Vatel froze. He remembered the dark hair, dark complexion . . . and the knife curl of flesh slashed under the ear just like on the bodies in his village. The Yellow Crescent’s signature to send a message to the Kurdish Rebels.

“The
mec
was a French journalist.” Mehmet clicked his worry beads, shaking his head.

No wonder the Brigade was investigating.

Vatel cast a nervous look at the costumes.

“Why so curious?”

Vatel heard suspicion in Mehmet’s voice.

“I work across the street, remember? The Brigade’s been asking questions.”

“So has the journalist’s big-eyed girlfriend.”

More complications.

Cold filled his insides. Mehmet kept his ear to the ground in the quartier. This grew more complicated, more twisted all the time. Had he figured wrong?

Even for the Yellow Crescent, this move struck him as bold. Arrogant. Though he knew the authorities, much less this woman, couldn’t begin to penetrate their web.

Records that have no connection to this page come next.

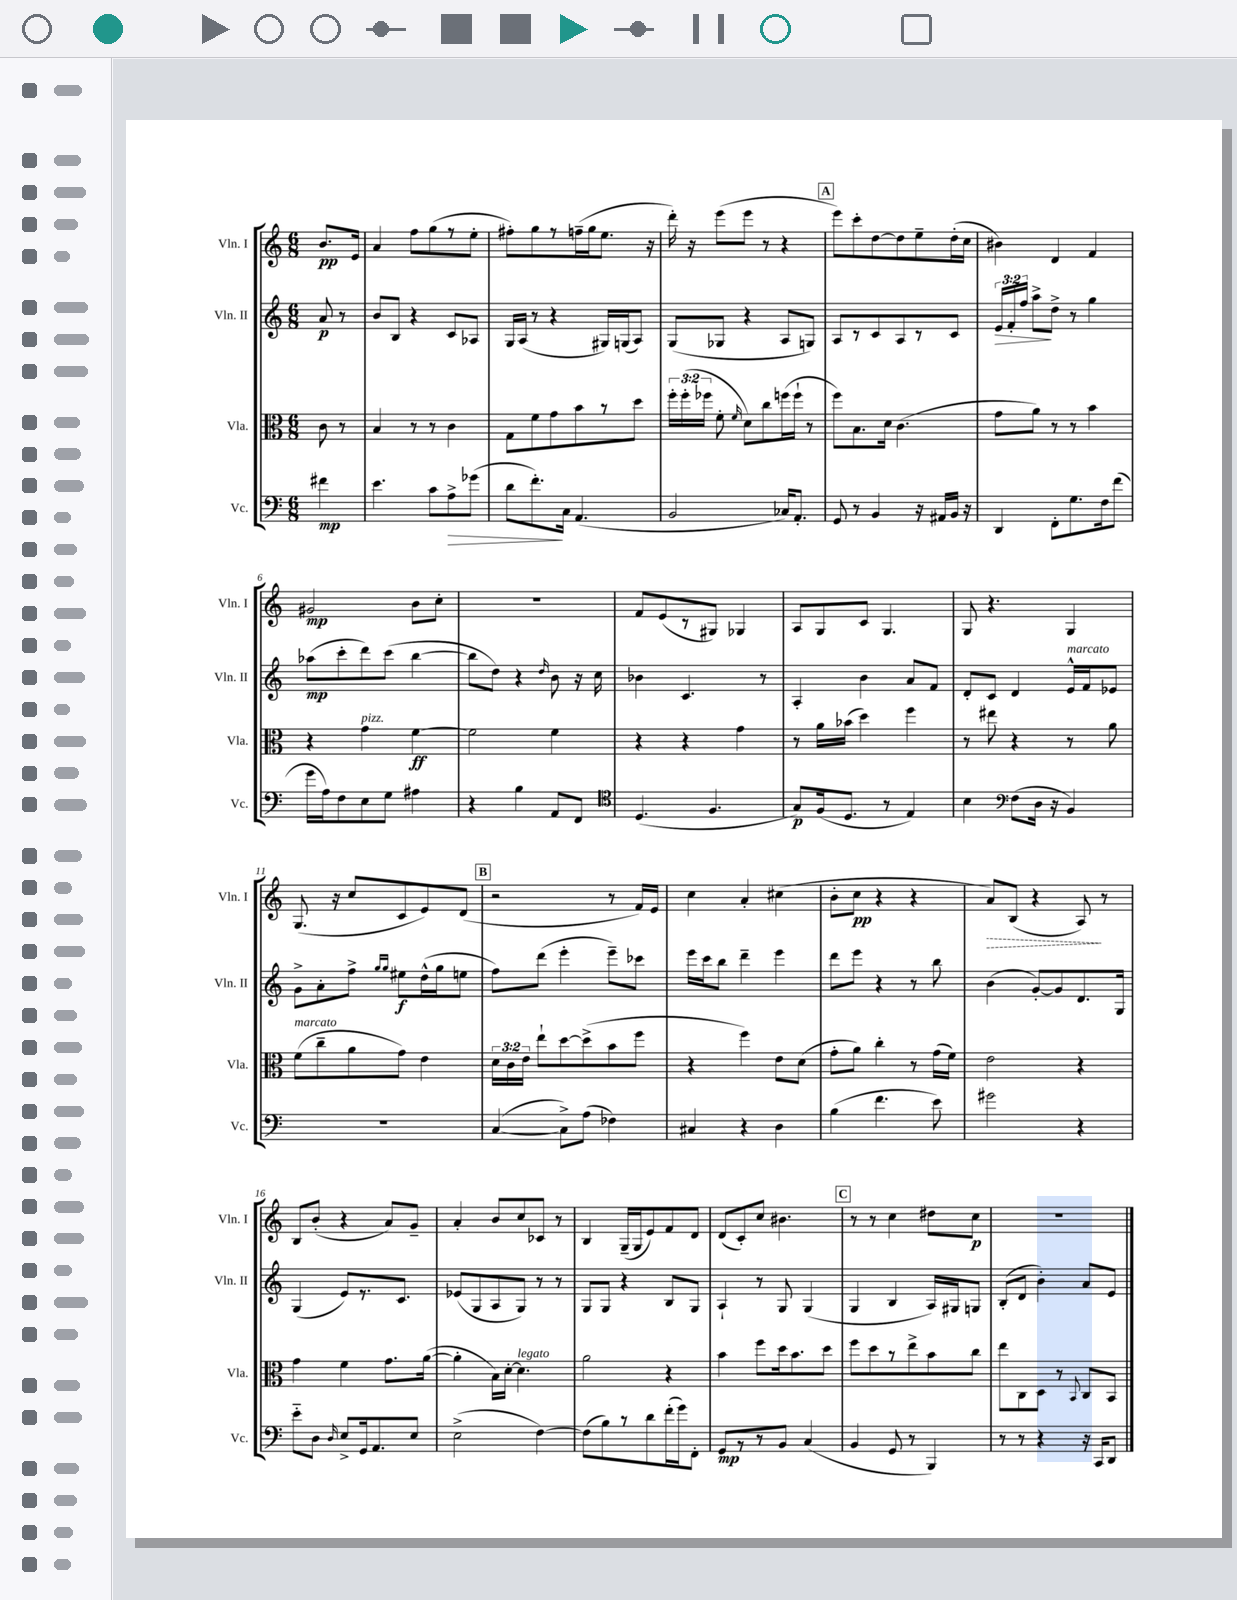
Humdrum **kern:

**kern	**dynam	**kern	**dynam	**kern	**dynam	**kern	**dynam
*part4	*part4	*part3	*part3	*part2	*part2	*part1	*part1
*staff4	*staff4	*staff3	*staff3	*staff2	*staff2	*staff1	*staff1
*I"Vc.	*	*I"Vla.	*	*I"Vln. II	*	*I"Vln. I	*
*I'Vc.	*	*I'Vla.	*	*I'Vln. II	*	*I'Vln. I	*
*clefF4	*	*clefC3	*	*clefG2	*	*clefG2	*
*k[]	*	*k[]	*	*k[]	*	*k[]	*
*M6/8	*	*M6/8	*	*M6/8	*	*M6/8	*
=	=	=	=	=	=	=	=
4f#X\	mp	8c\	.	8a/	p	8.b/L	pp
.	.	8r	.	8r	.	.	.
.	.	.	.	.	.	16e/Jk	.
=1	=1	=1	=1	=1	=1	=1	=1
4.e\	.	4B/	.	8b/L	.	4a/	.
.	.	.	.	8B/J	.	.	.
.	.	8r	.	4r	.	8ff\L	.
8c\L	.	8r	.	.	.	(8gg\	.
!	!LO:HP:b	!	!	!	!	!	!
8A^\	>	4c\	.	8c/L	.	8r	.
(8g-X\J	.	.	.	8A-X/J	.	8ee'\J	.
=2	=2	=2	=2	=2	=2	=2	=2
8d\L	.	8G\L	.	16G/LL	.	8ff#X'\L)	.
.	.	.	.	(16A/JJ	.	.	.
8.f'\)	.	8f\	.	8r	.	8gg\	.
.	.	8g\	.	4r	.	8r	.
16C\Jk	]	.	.	.	.	.	.
(4.AA/	.	8b\	.	.	.	(16ffn~\L	.
.	.	.	.	.	.	16gg\J	.
.	.	8r	.	16G#X/LL)	.	8.ee\J	.
.	.	.	.	(16Gn/J	.	.	.
.	.	8dd\J	.	8A/J)	.	.	.
.	.	.	.	.	.	16r	.
=3	=3	=3	=3	=3	=3	=3	=3
2BB/	.	24ff'\LL	.	(8G/L	.	16ddd'\)	.
.	.	(24ff'\	.	.	.	.	.
.	.	.	.	.	.	16r	.
.	.	24ff-X\JJ	.	.	.	.	.
.	.	8f'\	.	8G-X/J	.	(8eee\L	.
.	.	16qqf/	.	.	.	.	.
.	.	8d\L)	.	4r	.	8eee\J	.
.	.	8cc\	.	.	.	8r	.
16C-X/KL)	.	(16ffn\L	.	8A/L	.	4r	.
8.AA'/J	.	16ff`\JJ	.	.	.	.	.
.	.	8r	.	8Gn/J)	.	.	.
!!LO:REH:place=s1:t=A
=4	=4	=4	=4	=4	=4	=4	=4
8GG/	.	8ff\L)	.	8A/L	.	8eee\L)	.
8r	.	8.B\	.	8r	.	8ccc'\	.
4BB/	.	.	.	8c/	.	[8dd\	.
.	.	16d\Jk	.	.	.	.	.
.	.	(4.c\	.	8A/	.	8dd\]	.
16r	.	.	.	8r	.	8ee~\	.
16AA#X/LL	.	.	.	.	.	.	.
16BB/JJ	.	.	.	8c/J	.	(16dd'\L	.
16r	.	.	.	.	.	16cc\JJ	.
=5	=5	=5	=5	=5	=5	=5	=5
!	!	!	!	!	!LO:HP:b	!	!
4DD/	.	8g\L	.	24e/LL	>	4b#X\)	.
.	.	.	.	24f'/	.	.	.
.	.	.	.	24ff/JJ	.	.	.
.	.	8a\J)	.	8aa^\L	.	.	.
8FF'\L	.	8r	.	8dd^\J	]	4d/	.
8.G\	.	8r	.	8r	.	.	.
.	.	4b\	.	4gg\	.	4f/	.
16F\k	.	.	.	.	.	.	.
(8f\J	.	.	.	.	.	.	.
!!LO:LB:g=z
=6	=6	=6	=6	=6	=6	=6	=6
16g\LL	.	4r	.	(8aa-X\L	mp	2g#X/	mp
16A\J)	.	.	.	.	.	.	.
8F\	.	.	.	8ccc'\	.	.	.
!	!	!LO:TX:a:i:t=pizz.	!	!	!	!	!
8E\	.	4g\	.	8ddd\)	.	.	.
8G\J	.	.	.	(8ccc\J	.	.	.
4A#X\	.	[4f\	ff	[4bb\	.	8b\L	.
.	.	.	.	.	.	8cc'\J	.
=7	=7	=7	=7	=7	=7	=7	=7
4r	.	2f\]	.	8bb\L]	.	2.r	.
.	.	.	.	8dd\J)	.	.	.
4B\	.	.	.	4r	.	.	.
.	.	.	.	16qqdd/	.	.	.
8AA/L	.	4f\	.	8b\	.	.	.
8FF/J	.	.	.	16r	.	.	.
.	.	.	.	16cc\	.	.	.
=8	=8	=8	=8	=8	=8	=8	=8
*clefC4	*	*	*	*	*	*	*
(4.D/	.	4r	.	4b-X\	.	8f/L	.
.	.	.	.	.	.	(8e/	.
.	.	4r	.	4.c/	.	8r	.
4.F/	.	.	.	.	.	8G#X/J)	.
.	.	4g\	.	.	.	4G-X/	.
.	.	.	.	8r	.	.	.
=9	=9	=9	=9	=9	=9	=9	=9
8G/L)	p	8r	.	4A'/	.	8A/L	.
(16F/k	.	16a\LL	.	.	.	8G/	.
8.D/J	.	(16b-X\JJ	.	.	.	.	.
.	.	4dd\)	.	4b\	.	8c/J	.
8r	.	.	.	.	.	4.G/	.
4E/)	.	4ff\	.	8a/L	.	.	.
.	.	.	.	8f/J	.	.	.
=10	=10	=10	=10	=10	=10	=10	=10
4B\	.	8r	.	8d'/L	.	8G/	.
.	.	8ee#X\	.	8c/J	.	4.r	.
*clefF4	*	*	*	*	*	*	*
(8F\L	.	4r	.	4d/	.	.	.
16D\Jk	.	.	.	.	.	.	.
16r	.	.	.	.	.	.	.
!	!	!	!	!LO:TX:a:i:t=marcato	!	!	!
4BB/)	.	8r	.	16e^^/LL	.	4G/	.
.	.	.	.	16f/J	.	.	.
.	.	8a\	.	8e-X/J	.	.	.
!!LO:LB:g=z
=11	=11	=11	=11	=11	=11	=11	=11
!	!	!LO:TX:a:i:t=marcato	!	!	!	!	!
2.r	.	(8f\L	.	8g^\L	.	(8.G/	.
.	.	8cc~\	.	8a'\	.	.	.
.	.	.	.	.	.	16r	.
.	.	8a\	.	8ff^\J	.	8cc/L	.
.	.	.	.	16qqgg/LL	.	.	.
.	.	.	.	16qqgg/JJ	.	.	.
.	.	8g\J)	.	8ee#X\L	f	8c/	.
.	.	4e\	.	(16dd^^\L	.	8e/)	.
.	.	.	.	16gg\J	.	.	.
.	.	.	.	8een\J	.	(8d/J	.
!!LO:REH:place=s1:t=B
=12	=12	=12	=12	=12	=12	=12	=12
([4C/	.	24d\LL	.	8ff\L)	.	2r	.
.	.	24c\	.	.	.	.	.
.	.	24e\JJ	.	.	.	.	.
.	.	8ee`\L	.	(8ddd\J	.	.	.
8C^\L])	.	[8dd\	.	4eee'\	.	.	.
(8A\J	.	(8dd^\]	.	.	.	.	.
4F-X\)	.	8b\	.	8eee~\L)	.	8r	.
.	.	8ff\J	.	8ccc-X\J	.	16f/LL)	.
.	.	.	.	.	.	16e/JJ	.
=13	=13	=13	=13	=13	=13	=13	=13
4C#X/	.	4r	.	16eee\LL	.	4cc\	.
.	.	.	.	16ccc\J	.	.	.
.	.	.	.	8bb\J	.	.	.
4r	.	4ff\)	.	4ddd~\	.	4a'/	.
4D\	.	8e\L	.	4eee\	.	(4cc#X\	.
.	.	(8d\J	.	.	.	.	.
=14	=14	=14	=14	=14	=14	=14	=14
(4B\	.	8g'\L	.	8ddd\L	.	8b'\L	.
.	.	8a\J)	.	8eee\J	.	8cc\J	pp
4.f\	.	4cc'\	.	4r	.	4r	.
.	.	8r	.	8r	.	4r	.
8e\)	.	(16g\LL	.	8bb\	.	.	.
.	.	16f\JJ)	.	.	.	.	.
=15	=15	=15	=15	=15	=15	=15	=15
!	!	!	!	!	!	!	!LO:HP:b
2g#X\	.	2e\	.	(4b\	.	8a/L)	>
.	.	.	.	.	.	(8B/J	.
.	.	.	.	[8g'/L)	.	4r	.
.	.	.	.	8g/]	.	.	.
4r	.	4r	.	8.d/	.	8A/)	.
.	.	.	.	.	.	8r	]
.	.	.	.	16G/Jk	.	.	.
!!LO:LB:g=z
=16	=16	=16	=16	=16	=16	=16	=16
8e\L	.	4g\	.	(4G/	.	8B/L	.
8D\J	.	.	.	.	.	(8b'/J	.
16qqD/	.	.	.	.	.	.	.
8E^/L	.	4f\	.	8e/L)	.	4r	.
16GG/k	.	.	.	8.r	.	.	.
8.AA/	.	.	.	.	.	.	.
.	.	8.g\L	.	.	.	8a/L)	.
.	.	.	.	8.c/J	.	.	.
8E/J	.	.	.	.	.	8g~/J	.
.	.	([16a\Jk	.	.	.	.	.
=17	=17	=17	=17	=17	=17	=17	=17
(2E^\	.	4a'\]	.	(8e-X/L	.	4a'/	.
.	.	.	.	8G/	.	.	.
.	.	16B\LL)	.	8A/	.	8b/L	.
.	.	[16d'\JJ	.	.	.	.	.
!	!	!LO:TX:a:i:t=legato	!	!	!	!	!
.	.	4.d\]	.	8G/J)	.	8cc/	.
[4F\)	.	.	.	8r	.	8c-X/J	.
.	.	.	.	8r	.	8r	.
=18	=18	=18	=18	=18	=18	=18	=18
(8F\L]	.	2a\	.	8G/L	.	4B/	.
8B\)	.	.	.	8G/J	.	.	.
8r	.	.	.	4r	.	(16G~/LL	.
.	.	.	.	.	.	16G/J	.
8d\	.	.	.	.	.	8e/)	.
(16f'\L	.	4r	.	8B/L	.	8f/	.
16g\J)	.	.	.	.	.	.	.
8FF'\J	.	.	.	8G/J	.	8d/J	.
=19	=19	=19	=19	=19	=19	=19	=19
8GG/L	mp	4b\	.	4A`/	.	(8d/L	.
8r	.	.	.	.	.	8c'/)	.
8r	.	8ff\L	.	8r	.	8cc/J	.
8BB/J	.	16dd\k	.	8G/	.	4.b#X\	.
.	.	8.b\	.	.	.	.	.
(4C/	.	.	.	(4G/	.	.	.
.	.	8dd\J	.	.	.	.	.
!!LO:REH:place=s1:t=C
=20	=20	=20	=20	=20	=20	=20	=20
4BB/	.	8ff\L	.	4G/	.	8r	.
.	.	8dd\	.	.	.	8r	.
8GG/	.	8r	.	4B/	.	4cc\	.
8r	.	8ee^\	.	.	.	.	.
4BBB/)	.	8b\	.	16A/LL)	.	8dd#X\L	.
.	.	.	.	16G#X/J	.	.	.
.	.	8cc\J	.	8Gn/J	.	8cc\J	p
=21	=21	=21	=21	=21	=21	=21	=21
8r	.	8ee\L	.	(8B'/L	.	2.r	.
8r	.	8C\	.	8d/J	.	.	.
4r	.	8D\J	.	4b'\)	.	.	.
.	.	8r	.	.	.	.	.
.	.	8qqBB/	.	.	.	.	.
16r	.	8C/L	.	8a/L	.	.	.
16CC/KL	.	.	.	.	.	.	.
8DD/J	.	8BB/J	.	8e/J	.	.	.
==	==	==	==	==	==	==	==
*-	*-	*-	*-	*-	*-	*-	*-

“Eyes watch everywhere,” Mehmet said. “But this feels wrong for the Yellow Crescent.”

The
flics
avoided internal rivalries in the closed Turkish community; but with a murdered journalist. . . . No wonder this Florand wanted him to inform.

“What’s the word on the street?”

“The dead junkie, you know the types from the Canal? He got nabbed with the journalist’s wallet.”

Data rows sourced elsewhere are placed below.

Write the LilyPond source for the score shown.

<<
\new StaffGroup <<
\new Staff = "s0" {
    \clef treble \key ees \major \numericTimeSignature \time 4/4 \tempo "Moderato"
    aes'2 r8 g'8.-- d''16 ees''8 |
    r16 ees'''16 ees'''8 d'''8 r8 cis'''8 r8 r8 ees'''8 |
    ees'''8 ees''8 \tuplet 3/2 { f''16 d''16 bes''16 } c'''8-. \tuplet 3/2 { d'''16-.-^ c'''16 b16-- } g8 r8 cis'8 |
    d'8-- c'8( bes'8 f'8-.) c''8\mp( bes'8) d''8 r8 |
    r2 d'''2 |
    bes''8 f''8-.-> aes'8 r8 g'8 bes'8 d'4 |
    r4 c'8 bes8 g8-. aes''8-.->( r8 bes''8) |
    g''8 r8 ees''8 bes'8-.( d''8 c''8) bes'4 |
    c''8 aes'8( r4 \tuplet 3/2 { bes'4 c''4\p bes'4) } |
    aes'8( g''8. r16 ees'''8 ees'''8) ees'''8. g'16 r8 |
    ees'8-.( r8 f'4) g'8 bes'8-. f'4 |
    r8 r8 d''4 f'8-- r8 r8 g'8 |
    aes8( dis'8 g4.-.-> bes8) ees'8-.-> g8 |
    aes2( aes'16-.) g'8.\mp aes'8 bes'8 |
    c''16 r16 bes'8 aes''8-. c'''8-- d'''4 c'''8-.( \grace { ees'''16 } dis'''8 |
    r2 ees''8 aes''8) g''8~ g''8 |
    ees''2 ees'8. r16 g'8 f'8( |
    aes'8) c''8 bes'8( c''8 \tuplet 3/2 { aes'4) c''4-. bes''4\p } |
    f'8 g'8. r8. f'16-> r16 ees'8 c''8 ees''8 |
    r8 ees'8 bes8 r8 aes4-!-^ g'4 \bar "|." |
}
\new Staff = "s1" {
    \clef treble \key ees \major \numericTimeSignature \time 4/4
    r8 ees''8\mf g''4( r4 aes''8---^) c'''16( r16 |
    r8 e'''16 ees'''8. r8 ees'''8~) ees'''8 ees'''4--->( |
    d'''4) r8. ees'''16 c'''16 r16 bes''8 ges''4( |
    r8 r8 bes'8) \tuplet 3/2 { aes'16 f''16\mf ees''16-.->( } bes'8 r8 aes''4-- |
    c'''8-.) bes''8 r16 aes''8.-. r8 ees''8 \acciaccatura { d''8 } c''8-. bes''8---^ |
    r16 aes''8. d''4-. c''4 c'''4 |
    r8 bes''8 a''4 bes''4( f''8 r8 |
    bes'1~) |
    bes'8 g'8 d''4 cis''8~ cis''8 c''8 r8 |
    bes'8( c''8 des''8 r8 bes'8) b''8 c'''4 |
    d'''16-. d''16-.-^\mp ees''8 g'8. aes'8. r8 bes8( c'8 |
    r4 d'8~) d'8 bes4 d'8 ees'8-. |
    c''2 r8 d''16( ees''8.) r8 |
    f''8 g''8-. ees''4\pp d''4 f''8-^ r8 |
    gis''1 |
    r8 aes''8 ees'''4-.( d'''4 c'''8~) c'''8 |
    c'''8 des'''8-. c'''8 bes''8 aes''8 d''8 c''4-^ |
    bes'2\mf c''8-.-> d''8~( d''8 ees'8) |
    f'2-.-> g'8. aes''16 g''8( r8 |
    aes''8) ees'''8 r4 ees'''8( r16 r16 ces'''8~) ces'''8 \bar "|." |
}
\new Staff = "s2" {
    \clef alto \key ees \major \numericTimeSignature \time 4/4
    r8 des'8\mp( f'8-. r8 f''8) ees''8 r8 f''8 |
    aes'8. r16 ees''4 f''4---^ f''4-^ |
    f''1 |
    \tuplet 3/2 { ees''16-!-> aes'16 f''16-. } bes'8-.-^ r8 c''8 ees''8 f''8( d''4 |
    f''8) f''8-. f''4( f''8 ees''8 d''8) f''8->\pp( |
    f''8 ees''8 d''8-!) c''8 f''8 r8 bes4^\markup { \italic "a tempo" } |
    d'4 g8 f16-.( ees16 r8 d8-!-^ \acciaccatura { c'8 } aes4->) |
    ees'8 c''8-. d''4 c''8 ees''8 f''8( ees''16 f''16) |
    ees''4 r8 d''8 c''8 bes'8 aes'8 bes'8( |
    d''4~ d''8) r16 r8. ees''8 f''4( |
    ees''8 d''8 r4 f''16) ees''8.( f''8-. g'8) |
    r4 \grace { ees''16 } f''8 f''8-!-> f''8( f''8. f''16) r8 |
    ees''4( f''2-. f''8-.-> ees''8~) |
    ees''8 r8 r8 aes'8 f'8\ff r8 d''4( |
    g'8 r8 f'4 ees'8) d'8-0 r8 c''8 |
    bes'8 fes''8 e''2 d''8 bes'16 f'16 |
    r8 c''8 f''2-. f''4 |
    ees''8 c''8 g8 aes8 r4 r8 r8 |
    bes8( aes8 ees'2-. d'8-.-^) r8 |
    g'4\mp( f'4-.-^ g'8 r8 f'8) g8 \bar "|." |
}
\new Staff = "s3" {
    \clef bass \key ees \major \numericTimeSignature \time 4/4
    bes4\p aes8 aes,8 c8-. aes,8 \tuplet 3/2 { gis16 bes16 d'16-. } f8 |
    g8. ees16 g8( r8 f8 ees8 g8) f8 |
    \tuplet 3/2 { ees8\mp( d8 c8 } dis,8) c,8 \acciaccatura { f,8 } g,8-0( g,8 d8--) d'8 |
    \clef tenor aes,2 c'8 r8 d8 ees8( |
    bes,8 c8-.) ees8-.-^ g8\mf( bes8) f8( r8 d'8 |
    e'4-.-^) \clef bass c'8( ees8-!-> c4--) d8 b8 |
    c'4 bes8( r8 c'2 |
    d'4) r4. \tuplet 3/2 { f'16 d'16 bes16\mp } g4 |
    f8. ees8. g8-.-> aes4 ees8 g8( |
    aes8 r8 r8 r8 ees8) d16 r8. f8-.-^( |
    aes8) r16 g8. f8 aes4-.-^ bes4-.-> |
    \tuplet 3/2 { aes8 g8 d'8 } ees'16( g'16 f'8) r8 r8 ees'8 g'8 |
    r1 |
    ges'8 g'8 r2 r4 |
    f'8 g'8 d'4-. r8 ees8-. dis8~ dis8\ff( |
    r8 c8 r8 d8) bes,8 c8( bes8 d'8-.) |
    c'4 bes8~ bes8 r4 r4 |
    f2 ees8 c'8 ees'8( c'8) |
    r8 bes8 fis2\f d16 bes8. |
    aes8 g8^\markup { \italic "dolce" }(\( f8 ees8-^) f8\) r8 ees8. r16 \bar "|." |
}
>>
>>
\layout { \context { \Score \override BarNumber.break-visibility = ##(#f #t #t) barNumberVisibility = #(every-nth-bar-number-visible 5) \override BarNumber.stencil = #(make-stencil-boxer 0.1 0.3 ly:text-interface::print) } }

Probably one of the two-way hustlers he’d seen in the doorway on rue de Paradis.

“So far, they put it down to robbery.”

Vatel doubted it.

“It’s more,” Vatel said. “You know that.”

Mehmet clicked his worry beads faster. “I know nothing.”

“Yet last week in the café, you insisted that the Yellow Crescent had posted that article in the laundromat.”

Mehmet shook his head. “Yellow Crescent, the Turkish military . . . ? They’d never dare kill a journalist. You must talk to the wise one.”

“He’s not back.”

Mehmet nodded. “He returns tonight or tomorrow.”

Vatel marshaled his thoughts, trying to figure out what was bothering him.

“Count me out,” Mehmet said. “I know nothing. I can’t get involved.”

But Vatel had to give some morsel to Florand. Mehmet had been a concierge in the quartier for years; he knew everyone, and everyone knew him.

“What did you leave out, Mehmet?” Vatel advanced closer, hemmed in by costumes. The walls were lined with waistcoats on hangers and knee-high boots lined up like soldiers.

“Finding a scrap of paper in the wallet . . . who knows what it really means, eh?” Mehmet averted his eyes, shrugged. “It’s just a sugar wrapper.”

“I’m waiting.”

“For what? I told you. . . .”

Vatel visualized rue de Paradis: the breaking dawn, the ceramic tiled doorway, the hustlers down the street, the black chador, the street cleaner dropping his broom, and the figure. . . .

“Who else saw, Mehmet?”

“The blubbering mouse from Istanbul.” Mehmet sighed. “He cleans the trains at Gare du Nord.”

“His name?”

Mehmet shrugged. “I told you,
fare.”

“Mouse?”

The sound of footsteps and whistling came from the hall. An old Georges Brassens tune. Mehmet leaned closer, lowered his voice, and lapsed into Turkish.
“Ufak bir fare gibi,
little like a mouse.”

“There’s more, I can tell.”

“Jalenka Malat’s the target,” Mehmet said, looking at his feet. “Tonight.”